Full at http://cheapmotelsandahotplate.org/2012/03/19/whoopee-were-all-gonna-die-working/
We were in a Wal-Mart in Richfield, Utah. The greeters at the door were an elderly man and woman. Both were in wheelchairs. At a grocery store in Colorado, an old man bagging groceries was so bent over that he could barely look up. In our travels, we have begun to notice a new phenomenon: the working aged.
We all know people who continue to work long past what most of us would consider a normal retirement age. My grandfather retired when he was sixty-five, but he kept working as a tipstaff for a local judge and later, at eighty, took a job keeping the books for an auction company. A recent article in USA Today was full of feel-good stories about octogenarians and even nonagenarians still active at work. Ninety-seven-year-old Al Churchill, who still works every day at the company he founded sixty years ago, says, “If I didn't work? There's no such thing. … Work is important, because without work, you're nothing.”
Mr.
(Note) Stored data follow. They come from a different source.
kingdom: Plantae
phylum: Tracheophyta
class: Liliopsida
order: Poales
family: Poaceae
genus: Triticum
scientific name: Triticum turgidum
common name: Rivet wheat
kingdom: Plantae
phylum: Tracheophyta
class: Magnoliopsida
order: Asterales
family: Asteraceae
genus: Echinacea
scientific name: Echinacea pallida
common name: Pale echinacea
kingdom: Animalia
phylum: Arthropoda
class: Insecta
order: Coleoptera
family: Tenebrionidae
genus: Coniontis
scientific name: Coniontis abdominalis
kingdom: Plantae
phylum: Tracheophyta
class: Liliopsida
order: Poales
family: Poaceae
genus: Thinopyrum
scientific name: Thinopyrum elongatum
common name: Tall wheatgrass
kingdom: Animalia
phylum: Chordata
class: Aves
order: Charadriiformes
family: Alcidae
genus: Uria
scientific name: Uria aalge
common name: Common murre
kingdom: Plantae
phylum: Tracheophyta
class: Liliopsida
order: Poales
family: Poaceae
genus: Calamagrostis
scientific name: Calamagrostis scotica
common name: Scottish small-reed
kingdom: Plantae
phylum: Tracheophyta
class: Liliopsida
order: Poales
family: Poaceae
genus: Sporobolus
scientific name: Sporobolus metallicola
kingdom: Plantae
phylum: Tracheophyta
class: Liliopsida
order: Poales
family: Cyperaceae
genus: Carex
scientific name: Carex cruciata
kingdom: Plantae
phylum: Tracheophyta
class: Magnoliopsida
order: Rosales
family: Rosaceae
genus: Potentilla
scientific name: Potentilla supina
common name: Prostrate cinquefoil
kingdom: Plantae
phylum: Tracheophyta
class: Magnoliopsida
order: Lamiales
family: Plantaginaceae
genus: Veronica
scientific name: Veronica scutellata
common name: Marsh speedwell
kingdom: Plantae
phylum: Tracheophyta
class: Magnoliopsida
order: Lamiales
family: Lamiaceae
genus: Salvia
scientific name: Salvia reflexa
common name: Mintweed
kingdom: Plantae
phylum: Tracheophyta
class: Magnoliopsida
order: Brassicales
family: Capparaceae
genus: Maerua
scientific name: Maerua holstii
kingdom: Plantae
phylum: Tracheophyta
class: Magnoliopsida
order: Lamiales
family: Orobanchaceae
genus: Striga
Churchill’s sentiments are well and good, but something more is going on here. Saying that “without work, you’re nothing,” means one thing when you are the owner of a company or have a job as, say, a tenured professor at a university, but it means something else when you are an ordinary worker. Churchill owns the company where he goes to work every day. The professor has control over his labor. In addition, the power that Churchill and the teacher have overshadows the inevitable loss of “productiveness” that comes with age. The factory owner won’t be told by his employees that he’s not as in touch with things as he thinks he is. The aging professor can use those old lecture notes and tell the same awful jokes year after year, and then go take a nap in his office. He won’t be fired.